● WHAT YOU HAVE TO DO:
Write out the entries below again, replacing every "Sofá" with "Sofa" and leaving everything else unchanged.

※ ※ ※

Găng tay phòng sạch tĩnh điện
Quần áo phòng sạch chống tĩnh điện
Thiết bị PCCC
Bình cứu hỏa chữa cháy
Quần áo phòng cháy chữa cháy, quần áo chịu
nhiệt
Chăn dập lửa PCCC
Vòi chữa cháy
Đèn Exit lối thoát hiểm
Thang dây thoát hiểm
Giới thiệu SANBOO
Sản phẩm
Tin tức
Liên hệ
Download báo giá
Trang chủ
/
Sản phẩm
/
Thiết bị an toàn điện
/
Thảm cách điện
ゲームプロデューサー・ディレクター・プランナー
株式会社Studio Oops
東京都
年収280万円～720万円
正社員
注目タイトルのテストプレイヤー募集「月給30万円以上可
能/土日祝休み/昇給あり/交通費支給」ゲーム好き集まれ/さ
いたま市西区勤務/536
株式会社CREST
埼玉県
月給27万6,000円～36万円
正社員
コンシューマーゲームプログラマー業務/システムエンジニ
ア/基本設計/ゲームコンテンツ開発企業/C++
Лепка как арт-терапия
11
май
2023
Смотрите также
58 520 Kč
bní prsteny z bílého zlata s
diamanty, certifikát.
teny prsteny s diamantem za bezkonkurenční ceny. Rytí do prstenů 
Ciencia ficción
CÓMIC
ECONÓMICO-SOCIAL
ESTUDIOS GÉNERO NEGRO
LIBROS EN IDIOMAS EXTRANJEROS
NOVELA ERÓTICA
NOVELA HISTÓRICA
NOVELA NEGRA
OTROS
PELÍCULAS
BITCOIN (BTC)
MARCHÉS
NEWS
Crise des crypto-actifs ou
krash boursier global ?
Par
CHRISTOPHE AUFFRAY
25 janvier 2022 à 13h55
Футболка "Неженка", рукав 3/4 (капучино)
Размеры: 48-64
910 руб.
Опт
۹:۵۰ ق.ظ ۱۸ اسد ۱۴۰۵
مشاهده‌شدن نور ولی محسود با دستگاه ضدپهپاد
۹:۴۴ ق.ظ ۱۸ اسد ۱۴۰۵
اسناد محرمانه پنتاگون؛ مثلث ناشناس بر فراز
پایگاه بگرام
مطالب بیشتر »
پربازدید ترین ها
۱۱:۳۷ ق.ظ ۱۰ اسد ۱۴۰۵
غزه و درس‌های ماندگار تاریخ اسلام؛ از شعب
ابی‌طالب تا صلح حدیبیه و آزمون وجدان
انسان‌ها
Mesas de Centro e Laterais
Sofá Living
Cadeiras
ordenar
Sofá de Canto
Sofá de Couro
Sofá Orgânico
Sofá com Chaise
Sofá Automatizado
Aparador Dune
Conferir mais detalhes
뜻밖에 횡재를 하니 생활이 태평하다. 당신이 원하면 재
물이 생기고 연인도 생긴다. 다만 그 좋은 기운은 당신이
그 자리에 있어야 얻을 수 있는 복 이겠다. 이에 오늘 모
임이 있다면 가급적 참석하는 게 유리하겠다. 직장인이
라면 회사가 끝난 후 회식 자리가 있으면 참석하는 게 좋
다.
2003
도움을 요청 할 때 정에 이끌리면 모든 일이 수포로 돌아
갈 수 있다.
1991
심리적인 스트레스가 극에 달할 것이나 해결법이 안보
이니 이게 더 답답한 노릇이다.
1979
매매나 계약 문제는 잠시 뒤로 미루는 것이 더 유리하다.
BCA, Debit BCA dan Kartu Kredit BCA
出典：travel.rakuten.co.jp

※ ※ ※

● ANSWER BOX:
Găng tay phòng sạch tĩnh điện
Quần áo phòng sạch chống tĩnh điện
Thiết bị PCCC
Bình cứu hỏa chữa cháy
Quần áo phòng cháy chữa cháy, quần áo chịu
nhiệt
Chăn dập lửa PCCC
Vòi chữa cháy
Đèn Exit lối thoát hiểm
Thang dây thoát hiểm
Giới thiệu SANBOO
Sản phẩm
Tin tức
Liên hệ
Download báo giá
Trang chủ
/
Sản phẩm
/
Thiết bị an toàn điện
/
Thảm cách điện
ゲームプロデューサー・ディレクター・プランナー
株式会社Studio Oops
東京都
年収280万円～720万円
正社員
注目タイトルのテストプレイヤー募集「月給30万円以上可
能/土日祝休み/昇給あり/交通費支給」ゲーム好き集まれ/さ
いたま市西区勤務/536
株式会社CREST
埼玉県
月給27万6,000円～36万円
正社員
コンシューマーゲームプログラマー業務/システムエンジニ
ア/基本設計/ゲームコンテンツ開発企業/C++
Лепка как арт-терапия
11
май
2023
Смотрите также
58 520 Kč
bní prsteny z bílého zlata s
diamanty, certifikát.
teny prsteny s diamantem za bezkonkurenční ceny. Rytí do prstenů 
Ciencia ficción
CÓMIC
ECONÓMICO-SOCIAL
ESTUDIOS GÉNERO NEGRO
LIBROS EN IDIOMAS EXTRANJEROS
NOVELA ERÓTICA
NOVELA HISTÓRICA
NOVELA NEGRA
OTROS
PELÍCULAS
BITCOIN (BTC)
MARCHÉS
NEWS
Crise des crypto-actifs ou
krash boursier global ?
Par
CHRISTOPHE AUFFRAY
25 janvier 2022 à 13h55
Футболка "Неженка", рукав 3/4 (капучино)
Размеры: 48-64
910 руб.
Опт
۹:۵۰ ق.ظ ۱۸ اسد ۱۴۰۵
مشاهده‌شدن نور ولی محسود با دستگاه ضدپهپاد
۹:۴۴ ق.ظ ۱۸ اسد ۱۴۰۵
اسناد محرمانه پنتاگون؛ مثلث ناشناس بر فراز
پایگاه بگرام
مطالب بیشتر »
پربازدید ترین ها
۱۱:۳۷ ق.ظ ۱۰ اسد ۱۴۰۵
غزه و درس‌های ماندگار تاریخ اسلام؛ از شعب
ابی‌طالب تا صلح حدیبیه و آزمون وجدان
انسان‌ها
Mesas de Centro e Laterais
Sofa Living
Cadeiras
ordenar
Sofa de Canto
Sofa de Couro
Sofa Orgânico
Sofa com Chaise
Sofa Automatizado
Aparador Dune
Conferir mais detalhes
뜻밖에 횡재를 하니 생활이 태평하다. 당신이 원하면 재
물이 생기고 연인도 생긴다. 다만 그 좋은 기운은 당신이
그 자리에 있어야 얻을 수 있는 복 이겠다. 이에 오늘 모
임이 있다면 가급적 참석하는 게 유리하겠다. 직장인이
라면 회사가 끝난 후 회식 자리가 있으면 참석하는 게 좋
다.
2003
도움을 요청 할 때 정에 이끌리면 모든 일이 수포로 돌아
갈 수 있다.
1991
심리적인 스트레스가 극에 달할 것이나 해결법이 안보
이니 이게 더 답답한 노릇이다.
1979
매매나 계약 문제는 잠시 뒤로 미루는 것이 더 유리하다.
BCA, Debit BCA dan Kartu Kredit BCA
出典：travel.rakuten.co.jp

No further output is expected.